Import via the newly completed Port of Lamu,Kenya urged South Sudan.
Kenya has urged South Sudan to begin importing via the newly completed Port of Lamu, claiming that the facility is ready and designed to give a faster route to Juba than Mombasa, the country’s present gateway through which it imports the majority of its commodities from foreign markets.
The Lamu Port is part of the Lamu Port-South Sudan- Ethiopia Transport Corridor (LAPSSET), a regional infrastructure and transport corridor project initiated by Kenya, South Sudan, and Ethiopia to facilitate trade, promote regional economic integration, and interconnectivity among the partner states.
Speaking at the Port of Lamu during a visit by South Sudan officials and journalists to the construction sites of various LAPSSET Corridor projects, Peter Masinde, Head of Operations at Kenya Ports Authority in Lamu Island, urged the South Sudan government and business community to begin importing goods through the facility at a lower cost and with a promotion package of thirty days of free storage.
“The major benefit that South Sudanese would obtain from this port is lower costs since Mombasa port is frequently crowded, even if this port does not compete with Mombasa…
As a result, there is room for each importer that delivers goods via the Lamu Port. They can store for longer periods of time. “As a direct advantage, we have now provided them a promotion rate of 30 days of free storage,” the Kenyan official stated last Friday in Lamu.

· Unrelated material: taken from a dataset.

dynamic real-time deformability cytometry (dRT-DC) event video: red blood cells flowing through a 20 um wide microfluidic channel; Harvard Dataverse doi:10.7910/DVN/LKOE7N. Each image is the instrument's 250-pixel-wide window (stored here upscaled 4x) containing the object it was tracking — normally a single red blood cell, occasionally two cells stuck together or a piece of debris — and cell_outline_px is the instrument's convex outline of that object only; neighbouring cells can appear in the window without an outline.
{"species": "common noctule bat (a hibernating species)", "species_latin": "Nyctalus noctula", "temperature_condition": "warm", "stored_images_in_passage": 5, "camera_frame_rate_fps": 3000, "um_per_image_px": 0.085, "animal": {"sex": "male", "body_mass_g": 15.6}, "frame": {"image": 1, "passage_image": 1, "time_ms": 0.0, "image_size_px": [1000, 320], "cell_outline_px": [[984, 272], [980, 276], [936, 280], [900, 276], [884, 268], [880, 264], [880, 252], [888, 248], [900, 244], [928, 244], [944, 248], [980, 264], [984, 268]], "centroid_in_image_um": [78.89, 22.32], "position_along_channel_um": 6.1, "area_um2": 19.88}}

The South Sudan delegation, led by Engineer Lado T. Tombe, the Ministry’s Director-General for Road Transport and Safety, and accompanied by reporters from Juba-based media houses including Juba Monitor, visited Nairobi and Lamu in Kenya between February 22, 2022 and February 26, 2022 to witness the construction of the LAPSSET Corridor projects.
The officials met with Kenyan LAPSSET Corridor Development Authority (LCDA) Chief Peter Ikua and Ethiopian Ambassador to Kenya Meles Alem, among other officials from the two LAPSSET partner nations, on Wednesday before heading to Lamu Island on Thursday and returning to Nairobi the following day. On Saturday, they returned to Juba after a four-day journey supported by the United Nations Economic Commission for Africa (UNECA).
Masinde informed the visiting delegation in Lamu that the port, which had three of its 23 berths finished, had begun processing transit cargo while further facilities were being built.
The officials’ travel to Kenya comes as South Sudan attempts to catch up with its two partner governments, Kenya and Ethiopia, in order to begin executing the LAPSSET Corridor projects, which would link Juba to the Port of Lamu through a highway on its border with Kenya.
Although most of the key components of the LAPSSET Corridor Project, including as ports, pipelines, roads, and trains, have yet to be finished, the other two LAPSSET states have surpassed the nation, which has yet to begin executing any of the projects that were initiated in 2012.